SegPhrase is another very useful phrase mining toolset available open-source (https://github.com/shangjingbo1226/SegPhrase). It will mine the phrases also using a label input file which designates good and bad phrases beforehand. This way it can be much more accurate for our purpose. First some installation work had to be done, and especially the versions for g++ and python had to be respected. Everything is documented on the page on github very well.
There are two scripts available: train.sh and parse.sh. For our purpose only train.sh is interesting, as it created the set of phrases which could then be used as a quality set for parse.sh. Again, we have to specify some parameters to tweak the tool:
RAW_TEXT='data/Italian.txt'
AUTO_LABEL=0
WORDNET_NOUN=1
DATA_LABEL='data/Italian_dishes.label'
KNOWLEDGE_BASE='data/wiki_labels_quality.txt'
KNOWLEDGE_BASE_LARGE='data/wiki_labels_all.txt'
STOPWORD_LIST='data/stopwords.txt'
SUPPORT_THRESHOLD=10
OMP_NUM_THREADS=4
DISCARD_RATIO=0.00
MAX_ITERATION=5
NEED_UNIGRAM=0
ALPHA=0.85
All parameters are described in the provided README.md. It is especially important to specify AUTO_LABEL=0 and provide our collected label file with Italian dishes as DATA_LABEL. After lots of calculation and run time, the script finishes with several output files. Most of these are intermediate results, the most interesting file is “salient.csv” which contains the most relevant phrases with their score. The whole file has 68915 phrases, most of which are useless to us. I present the first ten results:
goat_cheese,0.9986587301
tomato_sauce,0.9986042020
olive_oil,0.9984624830
sea_bass,0.9984571805
chocolate_cake,0.9984488046
caesar_salad,0.9982830265
mashed_potatoes,0.9982273561
ice_cream,0.9981633901
italian_sausage,0.9978135457
anti_pasta,0.9964569575
As we can see, these results are much better than what we got out of ToPMine. In the first 500 results, there are lots of interesting Italian dishes presented, all mined automatically with a manually created input file.
In conclusion, it can be said, that the presented tools are able to generate good results without much tweaking beforehand. There could be some more tweaking used, for example by providing a better input file or by evaluating the results, but the frameworks are of very good help to automate the process of finding phrases for a cuisine. The result can for example be used, to determine which cuisine a review belongs to.
I will also try to answer the questions asked in the description with the knowledge of looking through lots of mined phrases.
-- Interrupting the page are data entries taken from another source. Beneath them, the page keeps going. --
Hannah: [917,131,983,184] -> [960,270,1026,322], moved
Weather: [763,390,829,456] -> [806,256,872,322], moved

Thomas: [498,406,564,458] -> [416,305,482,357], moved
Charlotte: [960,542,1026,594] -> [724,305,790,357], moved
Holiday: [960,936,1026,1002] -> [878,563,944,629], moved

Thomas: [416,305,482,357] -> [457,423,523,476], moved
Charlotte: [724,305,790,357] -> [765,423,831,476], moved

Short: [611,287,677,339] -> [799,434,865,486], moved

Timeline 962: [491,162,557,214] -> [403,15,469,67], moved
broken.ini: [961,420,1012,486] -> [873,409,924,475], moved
There are mainly food items presented in the reviews, seldom drinks are presented. This might be because of the nature of Italian restaurant.
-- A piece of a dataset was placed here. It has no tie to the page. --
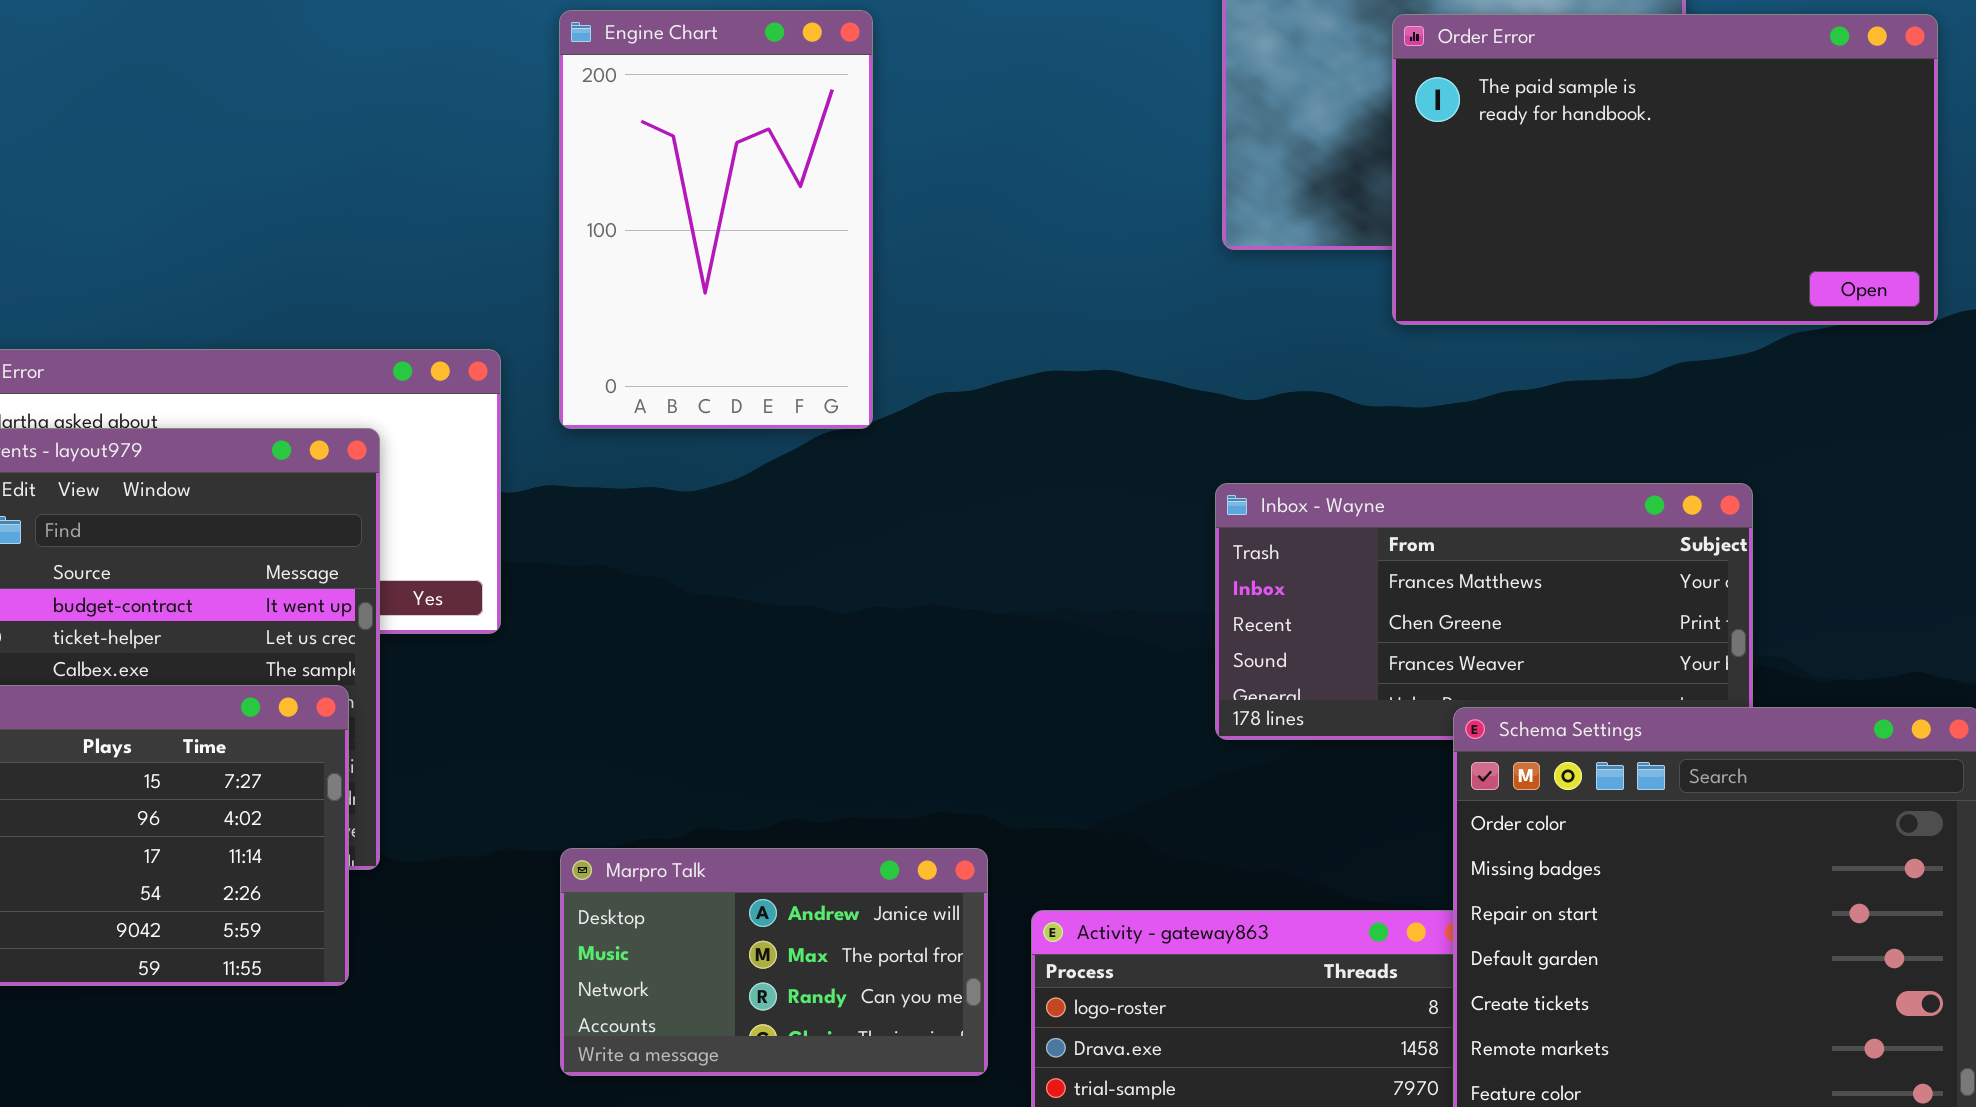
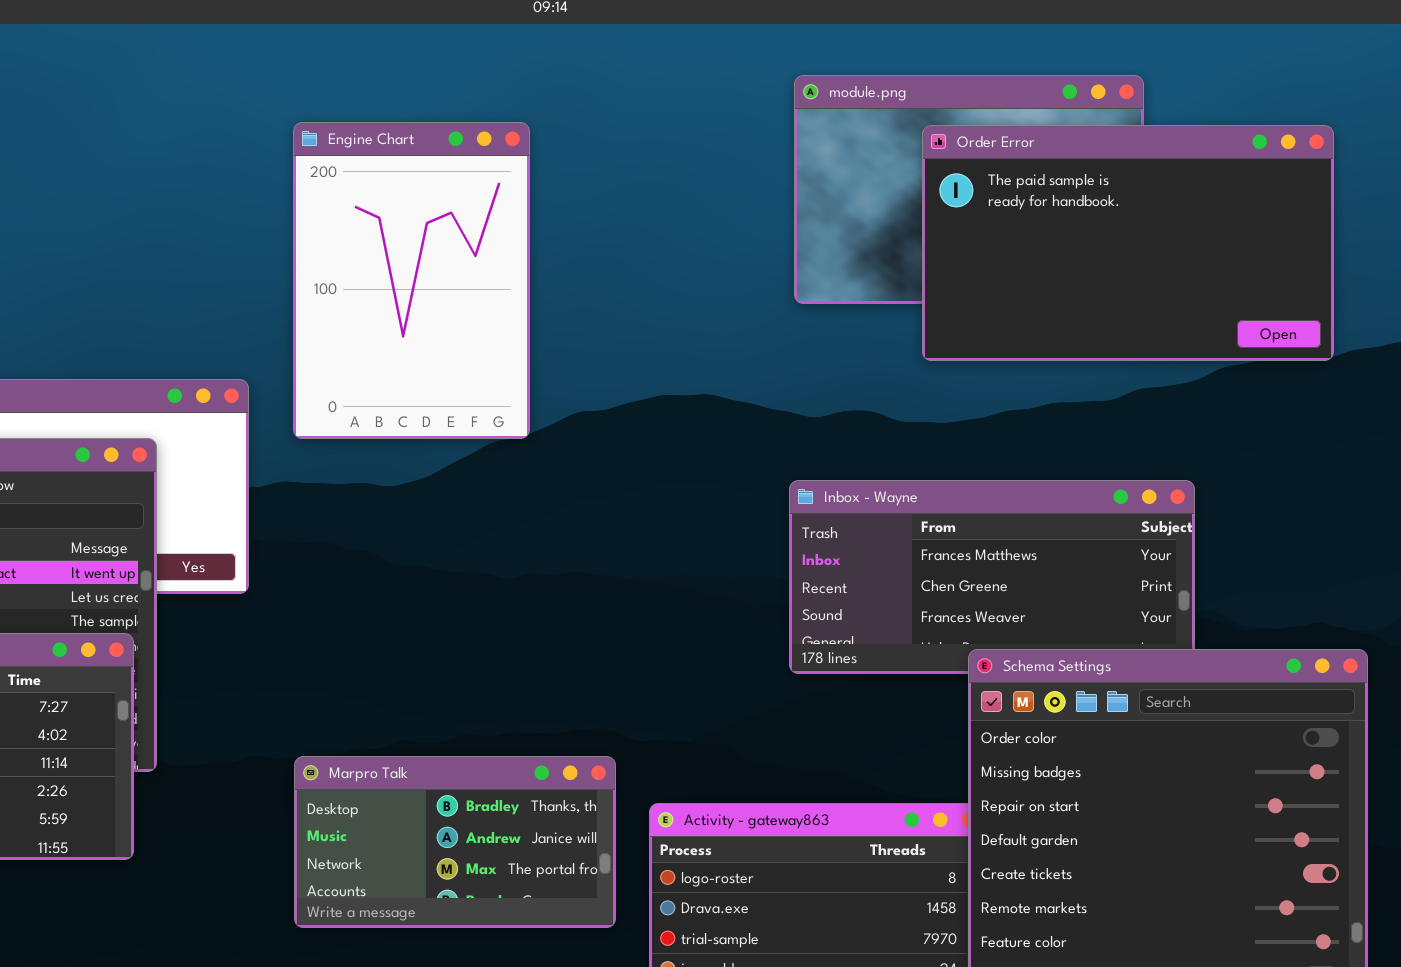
Marpro Talk: [560,848,988,1076] -> [294,756,616,928], scrolled up 1 row

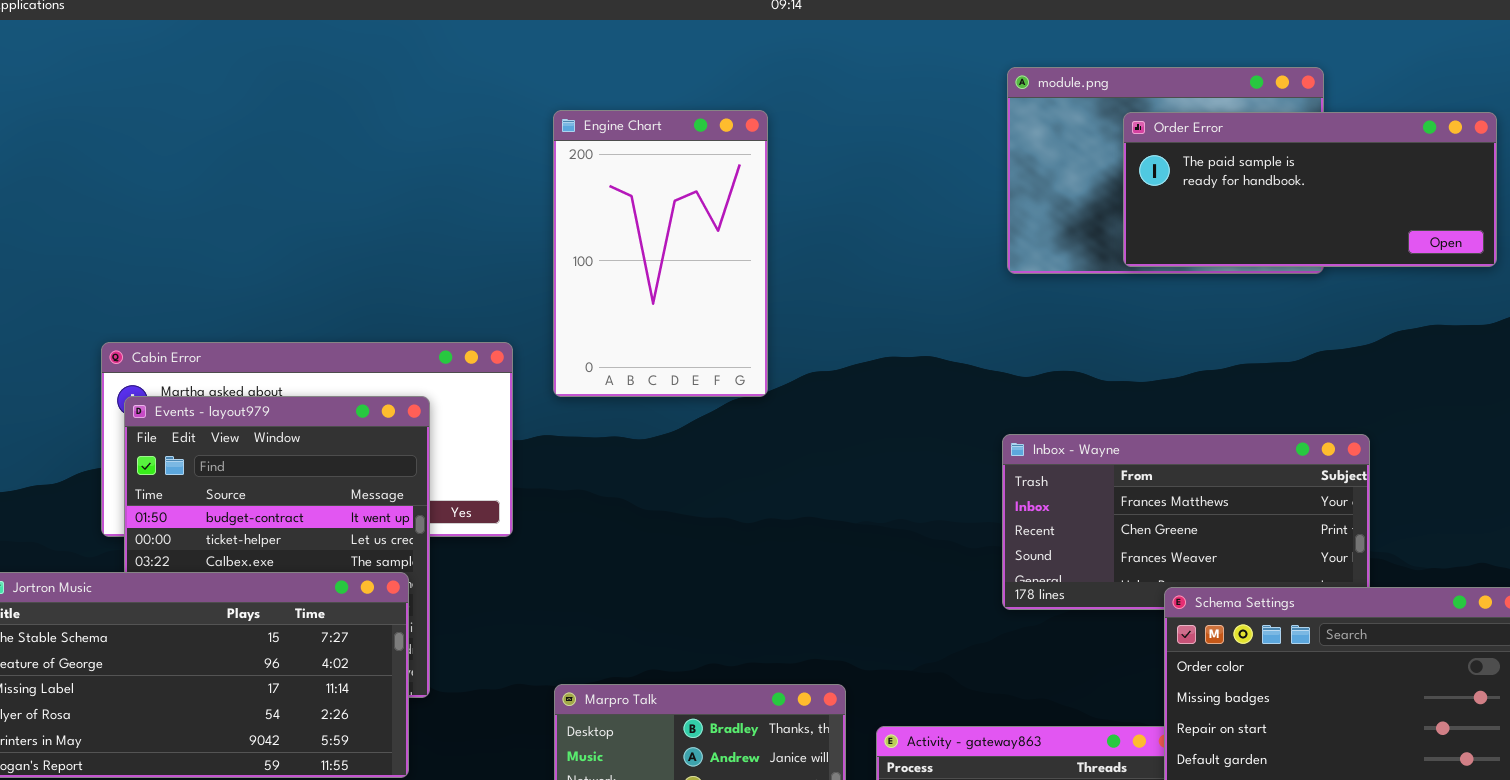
Order Error: [922,125,1334,361] -> [1123,112,1497,267], resized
Although I’m a lover of the Italian cuisine, I found lots of dishes that I haven’t heard before. The most surprising was “spaghetti a la vodka” which occured quite a few times. I definitely want to try that dish.
Most dishes were commonly known dishes when thinking of the Italian cuisine, for example “Pizza Margherita” or “Spaghetti Bolognese”. Furthermore lots of exotic and less known dishes were found and thus I think that the phrases can also be used as recommendations for the users.